READING PASSAGE
++++++++++

- Created by: Laura Milligan; Mike Wallis;
- Written by: Laura Milligan; Mike Wallis;
- Directed by: Mike Wallis
- Narrated by: Spike Milligan
- Theme music composer: Ed Welch
- Composer: James Harpen
- Country of origin: United Kingdom
- Original language: English
- No. of seasons: 1
- No. of episodes: 26

Production
- Producer: Mike Wallis
- Camera setup: Single-camera
- Production companies: Ratties, Ltd.; F-Productions; for Central;

Original release
- Network: ITV
- Release: 9 November – 22 December 1988

= The Ratties =

The Ratties is a British animated series about a family of six rats who live in the wall of a country house. The rats try to emulate the human family who own the house.

The idea for The Ratties was conceived by Laura Milligan, daughter of comedian Spike Milligan. Laura Milligan and Mike Wallis developed the idea into a series of animated shorts; Wallis served as director and producer. Spike Milligan narrated the series with much of the narration ad libbed.

ITV aired 26 episodes in 1988; each episode is under five minutes in length. The series was repeated by ITV from 1991 to 1994.

==Characters==
The eldest rats in the Ratty family are Uncle Matty and Aunt Hatty (the matron of the family who does all the housework). Tatty is an ambitious rat of the younger generation. The Fatty Brothers are playful and mischievous identical twins. Baby Batty is a child genius.

The Ratties share their home with Spatty, a spider who sometimes gets involved in the Ratties' adventures.

==Episodes==

| No. | Title | Original release date |
| 1 | "The Budgie" | 1988 |
The audience is introduced to the Ratties and their energetic household. Tatty dresses as a budgerigar, and is adopted by an unsuspecting old woman.
| 2 | "Polo Time" | 1988 |
The gang goes to the royal polo match with the hopes of participating in some way.
| 3 | "Rattiecadabra" | 1988 |
The whole Ratty family comes together to put on a variety show.
| 4 | "Circus Time" | 1988 |
The Ratties put together a circus act.
| 5 | "Glamour Time" | 1988 |
Aunt Hatty is unhappy with her appearance. The Ratties bring her to the humans' bathroom to get some make-up.
| 6 | "Gardening Time" | 1988 |
The Ratties go outside to do some gardening and other various chores.
| 7 | "Medical Time" | 1988 |
The Ratties do some medical practices on each other as First Aiders.
| 8 | "Alpine Time" | 1988 |
The Ratty family goes out for a fun day in a winter wonderland.
| 9 | "Sports Time" | 1988 |
The Ratties host their own Olympic Games.
| 10 | "Picnic Time" | 1988 |
The Ratties go out for a picnic.
| 11 | "Spring Cleaning Time" | 1988 |
After playtime, the Ratties start cleaning up—and cause some chaos in the process.

++++++++++

DATA LISTING

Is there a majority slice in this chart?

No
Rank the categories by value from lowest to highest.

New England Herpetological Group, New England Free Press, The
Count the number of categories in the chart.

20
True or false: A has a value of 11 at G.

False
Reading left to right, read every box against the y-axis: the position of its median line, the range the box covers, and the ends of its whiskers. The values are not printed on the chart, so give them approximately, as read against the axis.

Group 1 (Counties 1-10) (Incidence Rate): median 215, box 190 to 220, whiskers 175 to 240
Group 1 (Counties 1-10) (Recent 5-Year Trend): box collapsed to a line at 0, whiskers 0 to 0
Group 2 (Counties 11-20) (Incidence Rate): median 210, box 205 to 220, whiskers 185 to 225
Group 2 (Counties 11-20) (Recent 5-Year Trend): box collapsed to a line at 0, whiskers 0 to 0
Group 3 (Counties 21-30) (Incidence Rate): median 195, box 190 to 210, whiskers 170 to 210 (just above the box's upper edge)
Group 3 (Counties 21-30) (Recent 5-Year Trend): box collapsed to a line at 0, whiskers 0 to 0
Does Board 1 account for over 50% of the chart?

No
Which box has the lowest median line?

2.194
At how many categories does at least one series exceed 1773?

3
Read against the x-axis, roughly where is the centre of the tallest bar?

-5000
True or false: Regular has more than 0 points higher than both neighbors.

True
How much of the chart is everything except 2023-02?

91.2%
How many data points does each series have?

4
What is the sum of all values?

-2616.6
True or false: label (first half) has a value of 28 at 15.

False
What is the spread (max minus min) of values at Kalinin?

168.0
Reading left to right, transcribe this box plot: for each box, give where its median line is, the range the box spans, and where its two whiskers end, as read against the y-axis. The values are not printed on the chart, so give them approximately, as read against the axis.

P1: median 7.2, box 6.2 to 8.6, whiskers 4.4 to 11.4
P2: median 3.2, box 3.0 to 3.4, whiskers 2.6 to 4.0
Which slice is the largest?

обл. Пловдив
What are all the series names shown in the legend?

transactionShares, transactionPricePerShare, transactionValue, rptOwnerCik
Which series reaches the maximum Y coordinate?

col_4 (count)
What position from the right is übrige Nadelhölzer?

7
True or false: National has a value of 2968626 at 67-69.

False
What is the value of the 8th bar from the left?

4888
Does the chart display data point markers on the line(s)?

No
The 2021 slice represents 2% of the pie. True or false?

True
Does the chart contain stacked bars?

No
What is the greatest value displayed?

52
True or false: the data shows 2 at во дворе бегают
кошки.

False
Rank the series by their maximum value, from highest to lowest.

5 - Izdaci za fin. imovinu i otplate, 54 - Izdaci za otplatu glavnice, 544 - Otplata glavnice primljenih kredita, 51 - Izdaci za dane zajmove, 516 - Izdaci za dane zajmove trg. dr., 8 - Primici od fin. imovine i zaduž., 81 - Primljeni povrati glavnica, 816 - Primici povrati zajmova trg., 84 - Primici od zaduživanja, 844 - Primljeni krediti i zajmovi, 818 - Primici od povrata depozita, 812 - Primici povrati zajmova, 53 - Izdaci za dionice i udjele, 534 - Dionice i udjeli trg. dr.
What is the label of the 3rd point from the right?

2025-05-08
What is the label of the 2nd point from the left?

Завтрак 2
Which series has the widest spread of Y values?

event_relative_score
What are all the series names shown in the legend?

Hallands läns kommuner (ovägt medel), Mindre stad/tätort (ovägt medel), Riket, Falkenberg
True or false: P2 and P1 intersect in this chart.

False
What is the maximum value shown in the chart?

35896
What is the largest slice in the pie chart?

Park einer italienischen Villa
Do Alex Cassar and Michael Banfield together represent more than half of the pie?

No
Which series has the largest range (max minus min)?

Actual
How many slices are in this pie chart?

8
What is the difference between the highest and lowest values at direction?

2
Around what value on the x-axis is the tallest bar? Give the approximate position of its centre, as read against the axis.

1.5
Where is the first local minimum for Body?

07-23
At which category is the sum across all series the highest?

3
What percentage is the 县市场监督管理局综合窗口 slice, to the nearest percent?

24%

++++++++++

BRIEF 1
According to The Ratties article, during which years did ITV repeat the series?
BRIEF 2
Set down the part of The Ratties article starting at "The Ratties is" and ending at "own the house.".
BRIEF 3
Summarize The Ratties article in two sentences.

WRITTEN ANSWER 1
ITV repeated the series from 1991 to 1994.

WRITTEN ANSWER 2
The Ratties is a British animated series about a family of six rats who live in the wall of a country house. The rats try to emulate the human family who own the house.

WRITTEN ANSWER 3
The Ratties is a British animated series about a family of six rats who live in the wall of a country house and try to emulate the human family who own it. Laura Milligan conceived the idea and developed it with Mike Wallis, who directed and produced the series, and Spike Milligan narrated the 26 episodes, each under five minutes long, that ITV aired in 1988.